Multi-stage Retrieve and Re-rank Model for Automatic Medical Coding Recommendation

TL;DR

This work addresses automated ICD coding under a very large and long-tailed label space with lengthy clinical notes. It introduces a multi-stage retrieve-and-rerank framework: a retrieval stage using auxiliary EHR knowledge (DRG, CPT, medications) and BM25 to produce a compact candidate set, followed by a re-ranking stage that employs a Graphormer-based label encoder on a code co-occurrence graph and a contrastive learning objective to align notes with their true codes. The approach achieves state-of-the-art performance on MIMIC-III full and top-50 settings, particularly in precision-at-k metrics, and demonstrates the importance of leveraging long context and label interdependencies. By effectively narrowing the label space and exploiting external knowledge and code co-occurrence, the method offers a practical ICU-ready solution for automated medical coding with potential extensions to UMLS and synonymy in future work.

Abstract

The International Classification of Diseases (ICD) serves as a definitive medical classification system encompassing a wide range of diseases and conditions. The primary objective of ICD indexing is to allocate a subset of ICD codes to a medical record, which facilitates standardized documentation and management of various health conditions. Most existing approaches have suffered from selecting the proper label subsets from an extremely large ICD collection with a heavy long-tailed label distribution. In this paper, we leverage a multi-stage ``retrieve and re-rank'' framework as a novel solution to ICD indexing, via a hybrid discrete retrieval method, and re-rank retrieved candidates with contrastive learning that allows the model to make more accurate predictions from a simplified label space. The retrieval model is a hybrid of auxiliary knowledge of the electronic health records (EHR) and a discrete retrieval method (BM25), which efficiently collects high-quality candidates. In the last stage, we propose a label co-occurrence guided contrastive re-ranking model, which re-ranks the candidate labels by pulling together the clinical notes with positive ICD codes. Experimental results show the proposed method achieves state-of-the-art performance on a number of measures on the MIMIC-III benchmark.
Paper Structure (20 sections, 14 equations, 5 figures, 2 tables)

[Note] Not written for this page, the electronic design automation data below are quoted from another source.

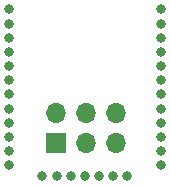
<source format=gbs>
%TF.GenerationSoftware,KiCad,Pcbnew,8.0.0*%
%TF.CreationDate,2024-03-20T21:34:19+01:00*%
%TF.ProjectId,BAT_SWD-Adapterboard,4241545f-5357-4442-9d41-646170746572,rev?*%
%TF.SameCoordinates,Original*%
%TF.FileFunction,Soldermask,Bot*%
%TF.FilePolarity,Negative*%
%FSLAX46Y46*%
G04 Gerber Fmt 4.6, Leading zero omitted, Abs format (unit mm)*
G04 Created by KiCad (PCBNEW 8.0.0) date 2024-03-20 21:34:19*
%MOMM*%
%LPD*%
G01*
G04 APERTURE LIST*
%ADD10R,1.700000X1.700000*%
%ADD11O,1.700000X1.700000*%
%ADD12C,0.800000*%
G04 APERTURE END LIST*
D10*
%TO.C,J1*%
X172275000Y-81875000D03*
D11*
X172275000Y-79335000D03*
X174815000Y-81875000D03*
X174815000Y-79335000D03*
X177355000Y-81875000D03*
X177355000Y-79335000D03*
%TD*%
D12*
%TO.C,J3*%
X181200000Y-70570200D03*
X181200000Y-71770200D03*
X181200000Y-72970200D03*
X181200000Y-74170200D03*
X181200000Y-75370200D03*
X181200000Y-76570200D03*
X181200000Y-77770200D03*
X181200000Y-78970200D03*
X181200000Y-80170200D03*
X181200000Y-81370200D03*
X181200000Y-82570200D03*
X181200000Y-83770200D03*
X178350000Y-84670200D03*
X177150000Y-84670200D03*
X175950000Y-84670200D03*
X174750000Y-84670200D03*
X173550000Y-84670200D03*
X172350000Y-84670200D03*
X171150000Y-84670200D03*
X168300000Y-83770200D03*
X168300000Y-82570200D03*
X168300000Y-81370200D03*
X168300000Y-80170200D03*
X168300000Y-78970200D03*
X168300000Y-77770200D03*
X168300000Y-76570200D03*
X168300000Y-75370200D03*
X168300000Y-74170200D03*
X168300000Y-72970200D03*
X168300000Y-71770200D03*
X168300000Y-70570200D03*
%TD*%
M02*

</source>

This paper contains 20 sections, 14 equations, 5 figures, 2 tables.

Figures (5)

  • Figure 1: An example of a medical record from the MIMIC-III dataset which includes the discharge summary, assigned ICD codes and auxiliary knowledge. We colour each code and its corresponding mentions in the discharge summary and auxiliary knowledge. We use the auxiliary knowledge of the notes to retrieve the candidate subset of the label space.
  • Figure 2: Overview of the proposed multi-stage retrieve and re-rank framework. The model first leverages auxiliary knowledge and BM25 to retrieve a candidate list from the full label space, then uses a re-rank model that leverages the code co-occurrence guided contrastive learning to generate the final relevant labels.
  • Figure 3: (a) ICD code distribution. (b) Macro-AUC performance comparison of our model and CAML on ICD codes at different frequency. (c) Micro-F1 performance comparison of our model and CAML on ICD codes at different frequency.
  • Figure 4: Case study on the effectiveness of incorporating label co-occurrence. Correctly predicted labels are marked in green and the incorrect ones are marked in red.
  • Figure 5: Case study on the effectiveness of incorporating auxiliary knowledge. Correctly predicted labels are marked in green and the incorrect ones are marked in red.